Thursday, September 24, 2009

Design and Project Management: JPC (Java-based x86 emulation)

The first think you may notice upon visiting JPC's web page is the banner loudly proclaiming "JPC is the fast pure Java™ x86 PC emulator".  The second thing you might notice is its absurd URL: www-jpc.physics.ox.ac.uk.  This project is hosted on Oxford's Physics Department's server.  Or maybe it's the fact that all the images on the main page are stretched to fit the designated rectangles, implying a stunning degree of apathy regarding presentation.

This is a project that makes a profoundly impressive claim, but exists somewhere in the abyss of near-forgotten software.  Reading the project's architecture, I was both deeply impressed with some of their technical accomplishments and know-how, and perplexed as to the niche the program was supposed to be filling.  You can get a good impression of project's nature by observing the status and users pages: it is currently an idle project, incapable of booting most x86-based operating systems, used primarily to play DOS games in a browser.

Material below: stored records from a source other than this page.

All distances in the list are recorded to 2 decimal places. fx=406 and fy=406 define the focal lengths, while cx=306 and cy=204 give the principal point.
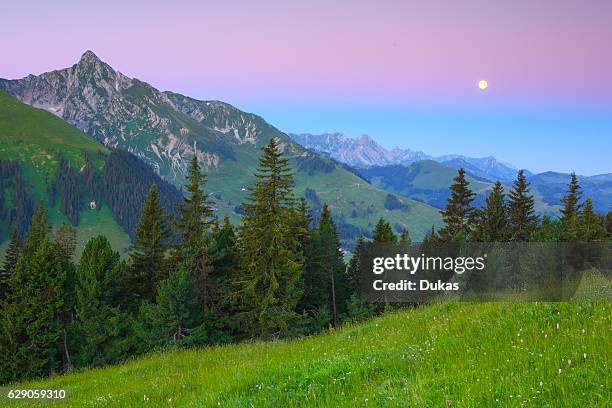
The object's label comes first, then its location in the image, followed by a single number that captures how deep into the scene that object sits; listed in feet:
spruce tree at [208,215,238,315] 142.31
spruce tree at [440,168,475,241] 201.67
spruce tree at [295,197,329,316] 176.24
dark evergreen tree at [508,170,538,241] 221.66
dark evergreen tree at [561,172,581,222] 258.37
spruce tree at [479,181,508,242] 207.21
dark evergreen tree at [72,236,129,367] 147.64
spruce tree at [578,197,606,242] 207.00
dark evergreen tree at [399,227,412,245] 245.78
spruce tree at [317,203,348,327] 188.85
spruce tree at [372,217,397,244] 213.66
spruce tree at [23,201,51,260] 182.39
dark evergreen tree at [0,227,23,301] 197.77
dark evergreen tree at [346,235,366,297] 209.05
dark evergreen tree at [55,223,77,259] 194.21
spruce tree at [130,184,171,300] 160.45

Clearly, this is a project that has a lot to teach.  Much from its successes, and much from its failures.  First, my complaints:

  1. Java's portability is meaningless when you're emulating hardware.  This is a very oddly placed abstraction layer.  For you to run an x86 application, you now need to have booted into an operating system and loaded a JVM.  JPC is effectively relying on the JVM to ensure its portability.  In a sense, it's using Java for what a compiler should be used for.

    Any application that can be compiled with gcc can be compiled to run on any hardware gcc supports.  If they had written their code in C++ (or even combined Java down to binary, rather than bytecode), they would get the some functionality, but without the performance penalties inherent to the extra abstraction layer.

    The only novel deployment area for Java is applets, and those... well, we won't get into applets.
  2. Follow your own rules: Newman and Dennis (the code's authors) explicitly warn against premature optimization.  "Make it work, make it right, make it fast", right?

    Again, looking at the "status" page reveals the only successful emulation behavior to be in DOS.  Now maybe "work" in this context can mean "work quickly"--the program is near useless without it.  They still seem to contradict "Before building each part of each stage, be clear what aspect is being developed and why" by repeatedly insisting that this is supposed to be a full x86 emulator.
  3. Be honest about numbers: The project is regularly described as being "fast".  All sorts of benchmarks are given for a prototype using a simplified instruction set.  But the actual x86 emulation?  No mention in the paper.  After searching around, I found a presentation on JPC from which numbers can be derived; it's mentioned that using Java HotSpot, one can get approximately 20 x86 instructions per actual x86.  This translates to around 5%.  Simply put, that level of efficiency is far too slow to compete with most modern virtualization solutions.
  4. If you're going to have open code, invite people: They're GPL'd but don't have a CVS or SVN server set-up.  No instructions as to how to contribute.  It might seem like they don't care because I suspect they don't.
That all I said, I'm still damn well impressed.  They were approaching a profoundly difficult problem, and sought a number of avenues to conquer it (at one point looking into the JVM code to find out how classes are managed in memory).  From their work, I learned quite a bit about Java's memory management and techniques for performance optimization.  There are some outstanding ideas in there: unfortunately most of those ideas are either centered around Java optimization or in advantages of virtualization--I remain unconvinced of the synergy between the two.

Curious as to the fate of this project, I fired up the GRUMPs and went off to the distant future: September 2009.  What I found shocked me: the project hasn't budged.